Sebenarnya, ketika berbuka kita hanya butuh sedikit saja. Misal butuh takjil berbuka. Satu gelas kolak pisang sudah cukup. Namun, ketika mempersiapkan banyak keinginan berkelebat. Ingin diwujudkan. Jadilah  ada banyak hidangan di meja makan. Es campur, jus durian, salad buah tersaji. Juga main menu, nasi dan lauk pauk lengkap. Dan seterusnya.
Itu semua tidak habis satu kali makan, terkadang tak tersentuh pula. Kulkas menjadi tempat menyimpan andalan. Kadang terlupakan, karena sahur malas makan. Sehingga makanan itu menjadi penghuni kulkas berhari-hari. Lalu dibuang, mubadzir.

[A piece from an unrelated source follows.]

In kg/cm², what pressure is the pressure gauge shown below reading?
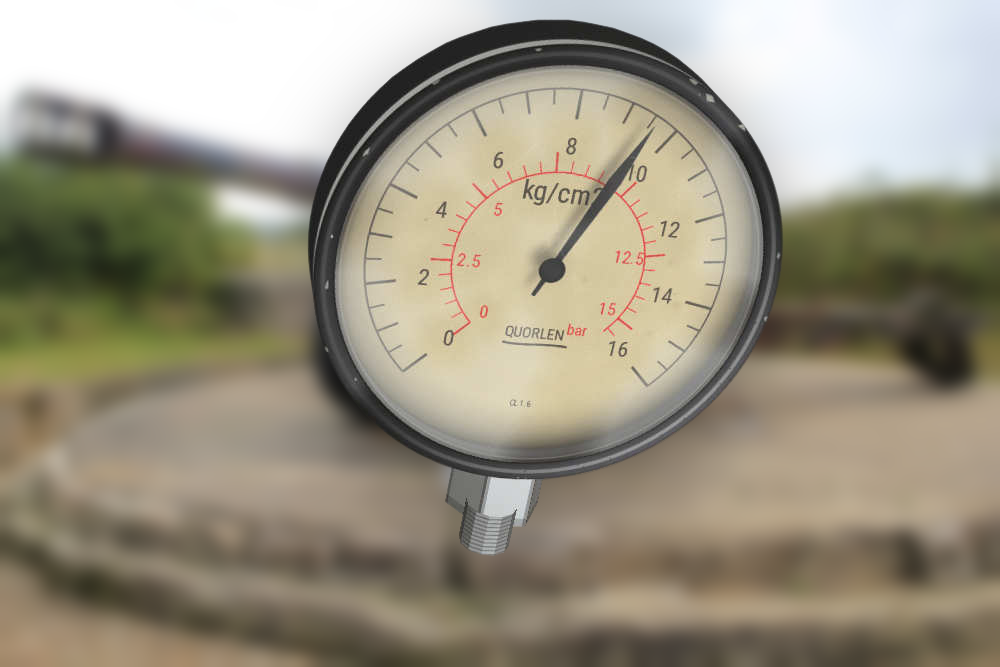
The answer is 9.5 kg/cm²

Inilah yang membuat harga-harga melonjak tajam. Permintaan pasar tinggi, stok persediaan bahan makan kurang memenuhi, jadilah harga menjadi naik. Mahal. Utamanya bahan dasar yang sering menjadi primadona saat Ramadhan. Gula, tepung, telur. Juga aneka kebutuhan pangan lain. Seperti buah, daging ayam atau sapi, juga sayur mayur.
Namun bersukur, di tempat saya, bahan pangan tidak naik begitu signifikan dan cenderung stabil. Hanya ada beberapa bahan saja yang harganya naik. Tidak seperti tahun-tahun sebelumnya.

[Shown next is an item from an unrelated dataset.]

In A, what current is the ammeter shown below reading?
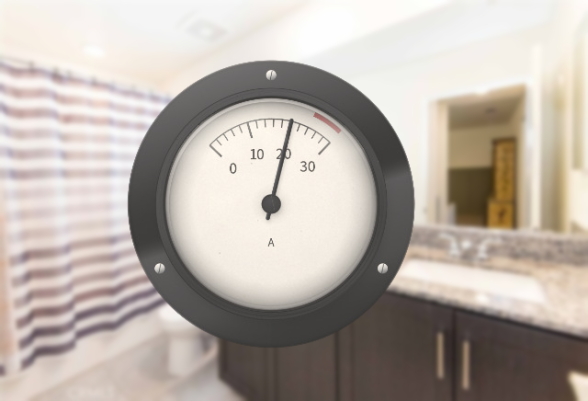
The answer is 20 A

Merujuk pada Situs Web Dinas Perdagangan Kalsel, update harga per 29 April 2020 ini banyak bahan pangan yang harganya cukup stabil. Seperti beras yang berada di kisaran angka Rp. 10.500 sampai Rp. 14.400 perkilo, tergantung jenisnya. Bawang Merah Sedang/Kg Rp. 33.400, Bawang Putih Honan/Kg Rp. 32.700. Dan masih banyak lagi yang harganya tetap. Sedangkan harga bahan-bahan seperti minyak goreng, beberapa jenis cabe, dan kedelai naik sebesar Rp. 100 sampai Rp. 600.

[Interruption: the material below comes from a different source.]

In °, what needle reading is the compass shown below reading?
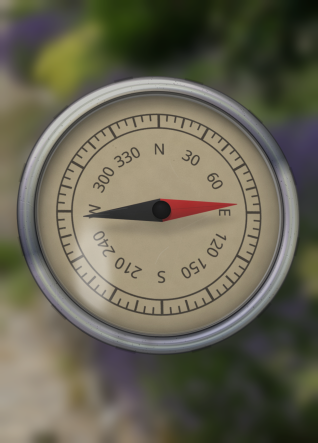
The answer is 85 °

Menjelang Ramadhan kemaren, harga gula melonjak naik. Namun, berangsur menurun ketika memasuki bulan Ramadhan. Hingga kemudian saat ini menjadi stabil kembali. Dan memang di pasaran, harga yang tertera di laman web tersebut tidak selalu tepat. Karena harga sudah tentu fluktuatif dan juga bisa berbeda harga di tiap daerah. Seperti kota-kota dibanding dengan daerah pedesaan.
Nah, sebagai bujangers, swakuliner menjadi keharusan. Persis lagu dangdut, masak masak sendiri, cuci baju sendiri, tidur pun sendiri, hehee.
Tidak ada yang melayani, apapun saya kerjakan sendiri. Termasuk memenuhi kebutuhan lidah dan perut. Minum kopi itu kesukaan. Sebagai teman menulis yang aromanya mampu menemani mata terjaga untuk menulis. Passion yang tetiba menjadi profesi.
Untuk itu, mau tidak mau saya harus sedikit mengikuti trend harga yang terjadi di pasaran. Baik itu lonjakan maupun penurunan. Bubuk kopi tetap stabil harganya, 1000 rupiah yang sachet sudah dapat. Namun untuk menjadikannya minuman kopi harus ada gula. Ini yang sering bikin saya gemes. Harganya itu loh, turun-naik. Kadang naiknya selangit, untung sekarang sudah stabil. Semoga tetap anteng di harga 17.100/kilo.